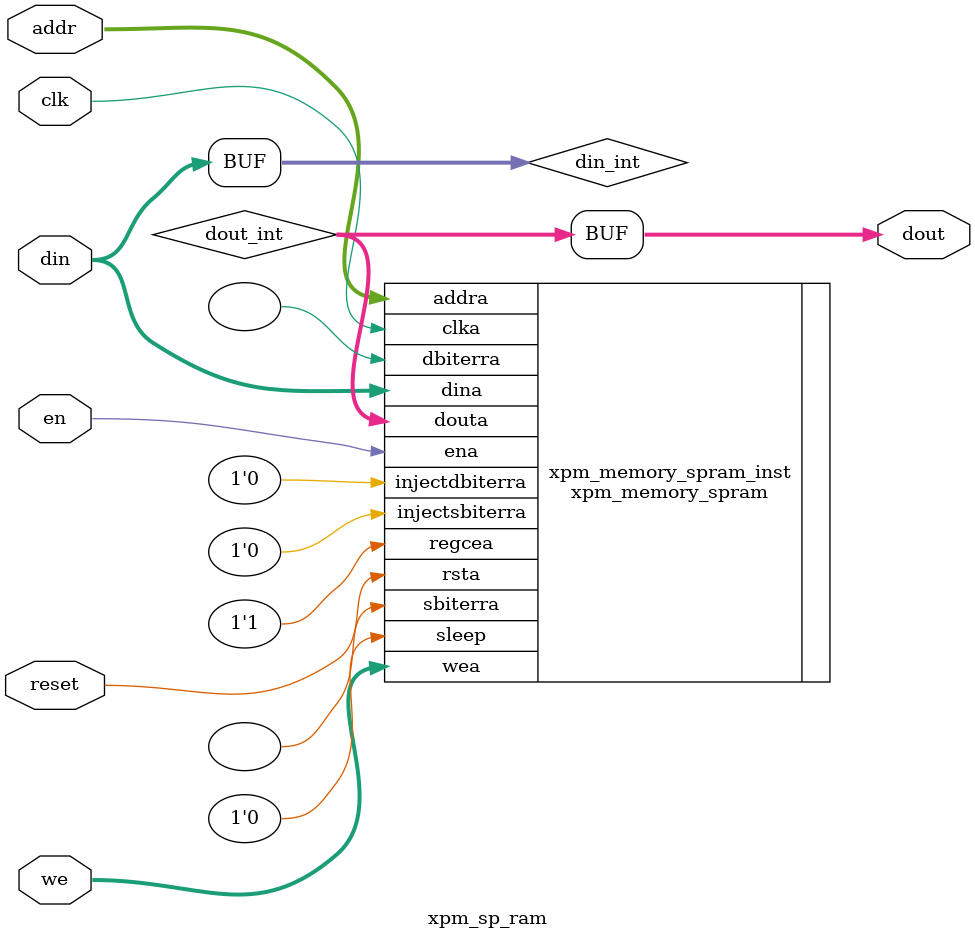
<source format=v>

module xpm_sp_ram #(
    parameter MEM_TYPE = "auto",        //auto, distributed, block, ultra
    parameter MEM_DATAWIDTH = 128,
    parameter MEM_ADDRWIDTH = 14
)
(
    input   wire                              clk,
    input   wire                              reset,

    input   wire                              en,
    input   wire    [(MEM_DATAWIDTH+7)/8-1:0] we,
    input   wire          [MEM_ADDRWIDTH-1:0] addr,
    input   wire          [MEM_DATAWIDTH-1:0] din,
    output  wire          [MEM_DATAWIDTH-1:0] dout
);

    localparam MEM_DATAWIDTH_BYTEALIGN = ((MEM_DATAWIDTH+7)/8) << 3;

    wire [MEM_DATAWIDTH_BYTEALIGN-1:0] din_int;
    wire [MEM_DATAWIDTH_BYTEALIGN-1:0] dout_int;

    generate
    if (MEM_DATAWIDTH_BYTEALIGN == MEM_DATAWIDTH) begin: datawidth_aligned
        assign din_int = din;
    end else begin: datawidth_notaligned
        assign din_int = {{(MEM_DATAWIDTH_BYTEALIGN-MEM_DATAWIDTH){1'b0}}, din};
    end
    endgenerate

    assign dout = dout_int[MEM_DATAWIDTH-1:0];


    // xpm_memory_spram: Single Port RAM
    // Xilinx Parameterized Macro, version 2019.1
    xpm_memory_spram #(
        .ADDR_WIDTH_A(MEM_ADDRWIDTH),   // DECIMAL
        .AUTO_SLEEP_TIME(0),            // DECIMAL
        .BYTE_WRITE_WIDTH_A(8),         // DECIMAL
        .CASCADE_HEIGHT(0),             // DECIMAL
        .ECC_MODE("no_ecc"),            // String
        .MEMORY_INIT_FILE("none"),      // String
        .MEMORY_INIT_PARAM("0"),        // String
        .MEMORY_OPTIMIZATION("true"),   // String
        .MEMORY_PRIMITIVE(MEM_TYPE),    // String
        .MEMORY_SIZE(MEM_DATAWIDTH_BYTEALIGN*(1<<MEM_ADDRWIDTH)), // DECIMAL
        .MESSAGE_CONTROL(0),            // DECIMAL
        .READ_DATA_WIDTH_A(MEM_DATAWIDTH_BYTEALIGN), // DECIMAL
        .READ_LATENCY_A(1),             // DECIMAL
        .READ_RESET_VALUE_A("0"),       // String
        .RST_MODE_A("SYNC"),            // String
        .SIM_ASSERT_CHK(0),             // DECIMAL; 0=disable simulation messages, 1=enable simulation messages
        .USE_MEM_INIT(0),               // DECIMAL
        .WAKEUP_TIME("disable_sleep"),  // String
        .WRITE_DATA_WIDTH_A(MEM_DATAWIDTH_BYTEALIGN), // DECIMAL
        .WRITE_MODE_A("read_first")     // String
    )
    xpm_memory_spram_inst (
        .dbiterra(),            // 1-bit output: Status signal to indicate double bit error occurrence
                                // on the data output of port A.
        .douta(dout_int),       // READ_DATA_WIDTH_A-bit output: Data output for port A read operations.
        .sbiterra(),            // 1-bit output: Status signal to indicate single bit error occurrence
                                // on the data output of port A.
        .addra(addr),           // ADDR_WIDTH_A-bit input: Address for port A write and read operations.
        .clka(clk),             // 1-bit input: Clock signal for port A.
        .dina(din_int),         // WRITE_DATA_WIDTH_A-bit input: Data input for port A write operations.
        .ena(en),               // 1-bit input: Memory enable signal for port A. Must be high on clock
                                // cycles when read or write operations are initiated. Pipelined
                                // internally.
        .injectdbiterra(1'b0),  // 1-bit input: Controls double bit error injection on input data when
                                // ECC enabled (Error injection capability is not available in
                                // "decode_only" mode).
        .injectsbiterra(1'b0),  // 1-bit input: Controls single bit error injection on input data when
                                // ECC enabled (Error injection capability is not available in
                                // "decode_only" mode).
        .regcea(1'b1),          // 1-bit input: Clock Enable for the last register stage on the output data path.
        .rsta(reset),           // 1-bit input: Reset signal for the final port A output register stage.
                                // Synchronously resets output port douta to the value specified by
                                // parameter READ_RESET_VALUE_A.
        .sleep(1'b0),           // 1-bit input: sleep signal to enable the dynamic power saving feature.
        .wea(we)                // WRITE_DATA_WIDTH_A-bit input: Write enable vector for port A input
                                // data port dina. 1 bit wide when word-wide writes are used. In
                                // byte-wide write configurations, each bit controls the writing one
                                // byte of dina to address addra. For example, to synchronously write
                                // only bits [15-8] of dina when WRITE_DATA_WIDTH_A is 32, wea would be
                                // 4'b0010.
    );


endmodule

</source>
- - -
WHAT TO WORK ON
Your task is to copy each line from the material above that includes the word "assign".

FINISHED TASK
        assign din_int = din;
        assign din_int = {{(MEM_DATAWIDTH_BYTEALIGN-MEM_DATAWIDTH){1'b0}}, din};
    assign dout = dout_int[MEM_DATAWIDTH-1:0];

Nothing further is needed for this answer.